This past semester, a student mentioned that Buddhism and other religions provide solutions to the problem of suffering. He wondered if any religion simply accepted suffering as a fact of life, rather than seeking a remedy. I said that I thought Christianity was the closest one. Later on, in my mind, I made a round-about series of connections based on the student's question.
My family and I have several angel figurines around our house. Angels is a collectible for us, but also reassuring figures representing God’s care.
That said, a few years ago I was hired to write studies of selected passages from the Epistle to the Hebrews.(1) While angels are a popular expression of people’s faith, the Hebrews author argues for the superiority of Christ over angels. Many people who love angels (and the Bible) don't realize that a biblical author has taken a lot of time to put angels into a proper perspective.
Verses 1:4-14 is a complex set of arguments providing that, attractive as angels are, they are secondary to God’s son because God’s power and eternity have now been made known in the enthroned Son of God. The author quotes a series of scriptures (Deut. 32:43, Ps. 104:4, Ps. 45:6-7, Ps. 102:25-27, and Ps. 110) in his proof.
In Heb. 2:5-9, the author continues this theme. He quotes Psalm 8:4-6 to show that humans have a special place in creation. The phrase “son of man” in Heb. 2:6 provides a double meaning for human beings in general, and for Christ the messianic son of man.
The author’s congregation seems to have elevated angels to the similar status as Jesus, since angels do not die. But although angels are deathless, they cannot “taste death for everyone.” They cannot identify with our human condition in the same way as Jesus. The angels cannot share the bitterness of death, and thus they cannot be “crowned with glory” (verse 9). Thus the status of Jesus as a suffering human being (and lower-than-the-angels, in the words of Ps. 8) was actually the reason for his superiority and ultimate coronation.
In the next section, 2:10-18, the Hebrews author writes “it was fitting” that God, who is the creator and ruler of the universe, “should make the pioneer of their salvation perfect through sufferings” (verse 10). Is it strange that the God through whom all things exist should be involved in suffering? After all, human beings are their welfare are of God‘s intimate concern. But human beings do experience suffering, temptation, and death.
For salvation to be “made perfect” (verse 10), it must be accomplished through full participation in humankind. In the Hebrew author’s argument, Jesus is depicted as the pioneer of salvation. Jesus “blazes a trail,” as it were, to establish a new salvation--because of his suffering!
Jesus shared our humanity and experiences, including death, so that he could defeat the power of death (verse 14-15). He breaks the devil’s power. Alluding to his earlier argument, the Hebrews author interjects that Jesus came not to save the angels but the descendants of Abraham (verse 16). Jesus’ humanity means that he fully empathizes and sympathizes with our weaknesses (verses 17-18).

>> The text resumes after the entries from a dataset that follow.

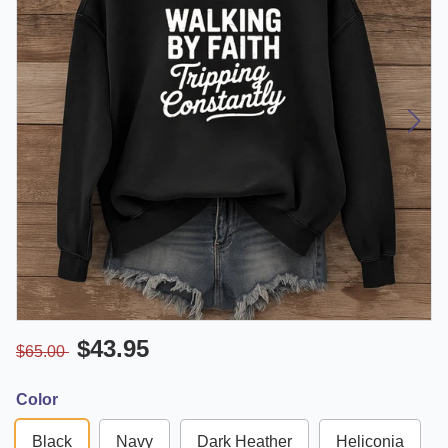
$43.95
$65.00
Color
Black
Navy
Dark Heather
Heliconia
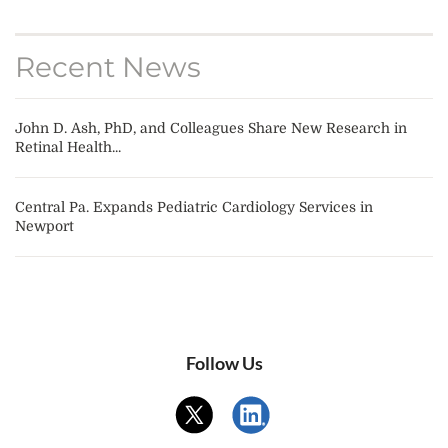
Recent News
John D. Ash, PhD, and Colleagues Share New Research in
Retinal Health...
Central Pa. Expands Pediatric Cardiology Services in
Newport
Follow Us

We can call on him knowing that he will understand.
Jesus is also our high priest, a key theme developed further in subsequent passages of Hebrews. Jesus’ sufferings qualify him to intercede for us as well as to help us. But his intercession as high priest was different: he himself was the sacrifice.
Back to my student’s question: in Christianity, God in Christ fully embraces suffering and experiences the extremes of suffering in violent death. You can say that Christianity offers a remedy for suffering, not a conquest of suffering through our own special efforts but through the salvation accomplished in Jesus.
Other scriptures approach suffering in a related way. For instance, the well-known Romans 5:3-5 upholds suffering as a means of personal and spiritual growth. Romans 8:18-25 indicates that suffering is inevitable and yet cannot compare with our future glory. 1 Peter contains several passages---1:6-9, 3:14-17, 4:12-13--which describes suffering as a potentially positive thing. Indeed, by suffering, we share in Christ's divine life!
The problem is, of course, that when we're in the midst of suffering, it's hard to feel spiritually and emotionally positive about the experience! It's hard for us to focus on the reality of Christ's power and salvation--unless that power can actually eliminate our suffering. Little wonder that, honestly, we prefer angels as ways to protect us from adverse circumstances.
1. "Hold Fast to the Faith," Daily Bible Study series, June, July, August 2004. Abingdon Press.